> Exercise requirements: Copy the material word for word, from its first line through the line that contains "es jetzt aus…", both included, and stop there.
****
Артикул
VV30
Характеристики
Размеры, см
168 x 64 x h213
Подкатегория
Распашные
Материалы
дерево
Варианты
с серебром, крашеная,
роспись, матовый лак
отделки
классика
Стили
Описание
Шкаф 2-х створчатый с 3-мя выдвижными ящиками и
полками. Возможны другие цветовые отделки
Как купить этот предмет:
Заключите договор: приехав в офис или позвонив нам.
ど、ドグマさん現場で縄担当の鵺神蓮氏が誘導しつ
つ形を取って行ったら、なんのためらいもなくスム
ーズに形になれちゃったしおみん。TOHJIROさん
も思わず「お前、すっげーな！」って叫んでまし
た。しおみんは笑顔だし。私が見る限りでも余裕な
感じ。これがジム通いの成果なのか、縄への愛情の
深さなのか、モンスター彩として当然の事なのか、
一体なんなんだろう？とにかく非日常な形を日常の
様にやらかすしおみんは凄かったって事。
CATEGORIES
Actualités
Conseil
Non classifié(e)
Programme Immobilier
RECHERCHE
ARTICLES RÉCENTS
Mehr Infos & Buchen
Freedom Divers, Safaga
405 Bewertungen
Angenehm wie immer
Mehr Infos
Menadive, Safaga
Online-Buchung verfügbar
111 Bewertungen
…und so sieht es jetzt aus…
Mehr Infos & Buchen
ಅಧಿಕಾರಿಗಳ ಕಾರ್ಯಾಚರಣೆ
****
> Task answer:
Артикул
VV30
Характеристики
Размеры, см
168 x 64 x h213
Подкатегория
Распашные
Материалы
дерево
Варианты
с серебром, крашеная,
роспись, матовый лак
отделки
классика
Стили
Описание
Шкаф 2-х створчатый с 3-мя выдвижными ящиками и
полками. Возможны другие цветовые отделки
Как купить этот предмет:
Заключите договор: приехав в офис или позвонив нам.
ど、ドグマさん現場で縄担当の鵺神蓮氏が誘導しつ
つ形を取って行ったら、なんのためらいもなくスム
ーズに形になれちゃったしおみん。TOHJIROさん
も思わず「お前、すっげーな！」って叫んでまし
た。しおみんは笑顔だし。私が見る限りでも余裕な
感じ。これがジム通いの成果なのか、縄への愛情の
深さなのか、モンスター彩として当然の事なのか、
一体なんなんだろう？とにかく非日常な形を日常の
様にやらかすしおみんは凄かったって事。
CATEGORIES
Actualités
Conseil
Non classifié(e)
Programme Immobilier
RECHERCHE
ARTICLES RÉCENTS
Mehr Infos & Buchen
Freedom Divers, Safaga
405 Bewertungen
Angenehm wie immer
Mehr Infos
Menadive, Safaga
Online-Buchung verfügbar
111 Bewertungen
…und so sieht es jetzt aus…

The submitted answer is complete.